The world of development economics (and its constituency of development economists) may seem strange to outsiders. Stranger still is the place our work, as economists living and working in the developing world, meets the institutions, policies, and products that may someday trace their intellectual ancestry to our research.
In part because the economics of poverty are hard to understand and in part because people are lazy in communicating their ideas, per diem per capita income statistics are thrown around as a way to describe quality of life in the developing world. Not only are these "dollars per day" statistics dubious as a metric, they are misleading as an average.
Most of the farmers I know in northern Uganda (which is, incidentally, most of the farmers I know) experience three problematic phenomena that are difficult to mitigate, but easy to understand. All have to do with uncertainty.
The first problem is the simplest: A farmer finds it hard at the time of planting to estimate his income at the time of harvest. Indeed, many farmers' estimates will not be in the right order of magnitude, due to crop failures, disease, inflation, or changes in the prices offered for the crops in question. To give a sense of the variance here, the price of beans in north-central Uganda has varied in the past three years from about five-hundred shillings per kilo up to slightly over thirteen-hundred shillings per kilo (this variance is, in percentage terms, seven times the wholesale price variance a farmer of beans in France experienced during the same period).
The second problem is one of probability: It is difficult for humans to estimate the probability that a high-magnitude, low-frequency event will occur. People vastly overestimate or underestimate the likelihood that unlikely, disruptive events will occur. People made very poor estimates post-9/11 of the likelihood of additional terrorist attacks and made even poorer estimates post-Columbine of the likelihood of additional deadly school shootings. The current fashion is to disproportionately worry about the likelihood of additional nuclear meltdowns in 2011. Because something like an equatorial hailstorm is rare but disastrous, planning for it in the absence of savings or insurance is challenging.

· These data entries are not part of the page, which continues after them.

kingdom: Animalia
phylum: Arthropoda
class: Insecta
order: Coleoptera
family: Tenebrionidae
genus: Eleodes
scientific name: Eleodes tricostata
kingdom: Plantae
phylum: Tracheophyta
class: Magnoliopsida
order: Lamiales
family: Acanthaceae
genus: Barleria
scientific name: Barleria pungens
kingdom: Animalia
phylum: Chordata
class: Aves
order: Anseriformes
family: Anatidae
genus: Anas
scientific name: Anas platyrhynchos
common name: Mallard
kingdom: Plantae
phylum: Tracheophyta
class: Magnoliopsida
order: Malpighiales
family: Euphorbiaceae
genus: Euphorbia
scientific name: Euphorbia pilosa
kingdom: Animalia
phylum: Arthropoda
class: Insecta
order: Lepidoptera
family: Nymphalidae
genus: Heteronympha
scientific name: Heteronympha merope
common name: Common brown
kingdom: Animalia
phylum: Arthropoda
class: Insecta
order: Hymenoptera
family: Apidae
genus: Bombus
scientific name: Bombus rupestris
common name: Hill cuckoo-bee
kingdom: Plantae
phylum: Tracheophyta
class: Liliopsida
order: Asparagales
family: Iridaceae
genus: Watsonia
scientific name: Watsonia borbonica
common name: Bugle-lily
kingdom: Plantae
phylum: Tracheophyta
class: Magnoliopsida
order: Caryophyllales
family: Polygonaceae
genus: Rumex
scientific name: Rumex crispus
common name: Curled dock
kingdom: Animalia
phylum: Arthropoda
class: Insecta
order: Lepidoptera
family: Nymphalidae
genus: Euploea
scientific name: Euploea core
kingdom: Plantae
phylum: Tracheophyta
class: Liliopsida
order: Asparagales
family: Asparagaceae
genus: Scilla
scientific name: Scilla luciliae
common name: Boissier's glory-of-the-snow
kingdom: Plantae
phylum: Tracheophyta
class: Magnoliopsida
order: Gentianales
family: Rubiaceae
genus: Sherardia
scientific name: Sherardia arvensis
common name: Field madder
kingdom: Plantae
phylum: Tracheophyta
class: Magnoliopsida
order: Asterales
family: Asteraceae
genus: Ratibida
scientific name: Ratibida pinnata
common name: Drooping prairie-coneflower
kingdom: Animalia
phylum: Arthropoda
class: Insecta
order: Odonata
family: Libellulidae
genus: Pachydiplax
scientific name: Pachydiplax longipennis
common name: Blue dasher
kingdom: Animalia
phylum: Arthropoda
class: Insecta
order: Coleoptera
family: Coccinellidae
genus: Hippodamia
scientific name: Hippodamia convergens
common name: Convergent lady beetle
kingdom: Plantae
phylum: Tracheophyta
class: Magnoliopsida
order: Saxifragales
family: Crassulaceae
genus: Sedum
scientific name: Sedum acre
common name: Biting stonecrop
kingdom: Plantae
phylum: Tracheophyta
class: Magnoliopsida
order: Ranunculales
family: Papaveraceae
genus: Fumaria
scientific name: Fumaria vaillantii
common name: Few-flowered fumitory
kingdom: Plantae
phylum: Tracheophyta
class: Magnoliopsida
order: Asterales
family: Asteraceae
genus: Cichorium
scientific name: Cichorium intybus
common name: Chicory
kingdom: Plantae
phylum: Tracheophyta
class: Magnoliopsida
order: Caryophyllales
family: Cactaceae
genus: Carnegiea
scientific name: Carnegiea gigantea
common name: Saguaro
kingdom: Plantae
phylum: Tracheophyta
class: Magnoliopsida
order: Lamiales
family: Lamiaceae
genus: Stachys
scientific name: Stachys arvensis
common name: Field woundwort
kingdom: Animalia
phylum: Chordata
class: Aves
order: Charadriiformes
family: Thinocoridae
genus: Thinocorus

The third problem is one of smoothness: A farmer's income is notoriously sporadic. In the absence of credit, it is incredibly difficult to smooth the income profile of the farmer, meaning life quickly becomes a series of income spikes punctuated by costly disasters. I've met with African farmers living on very small incomes, many of whom I consider friends, and their reply when asked what happens when you have a bad harvest is very simple: You don't eat. It is difficult for WorldOne westerners to understand what DevWorld people mean when they say "You don't eat," but it means just that.
Describing a farmer's life by squishing his estimated income from two harvests (in much of equatorial Africa, the majority of crops experience biannual harvests) into an aggregate number and then stretching the result back out over a denominator of 365 is like trying to describe the geography of London in relation to the bowling crease at Marylebone Cricket Club. It might be logically defensible as the centre of something, but also the next best thing to meaningless.
At this point, many will raise the concern of international donors. These are people the DevWorld-focused NGO community often presumes unable to visualise the cost of anything except in relation to the price of their per capita per diem Starbucks intake. Surely, average income per day must be the best way to describe the complex concept of poverty to these people, no? No. This is partly because the income profiles of those in poverty are very complex, as illustrated most effectively and recently by Collins, but as early as Popkin. It is also partly because it is a too-easily manipulated number. Should foreign aid be included, divvied-up, and averaged in? In compiling these statistics, should formal employment be treated differently (as noted by Wade and others, these formal concepts such as "non-farm payrolls" have little meaning in other societies)?
If people are offered the mean incomes of the poor, people should at least - as a matter of statistical honesty - also insist upon seeing the variance and getting a sense of what one standard deviation above (or below) the mean income really looks like in a place like Malawi, Rwanda, or Uganda. The location of the curve on the x-axis matters just as much as (not more than) the curve's fatness and skew. Reporting a more holistic set of income data including variance would do two things. It would give a more legitimate sense of the income profile of the poor by helping to isolate dependable income from sources like foreign aid initiatives (which are income streams that suffer from the three issues, supra, to a far lesser extent) from locally-derived, often-less-dependable income from sources like agriculture. Second, and more importantly, it would force better year-to-year consistency (honesty) from NGOs and IGOs as to how income statistics for the poor are created.
We're a long way from being able to describe to the average person near Geneva what it's like to live near Gwanda (Zimbabwe). Providing average income per day with no other point of reference may provoke pity, but does little to promote understanding.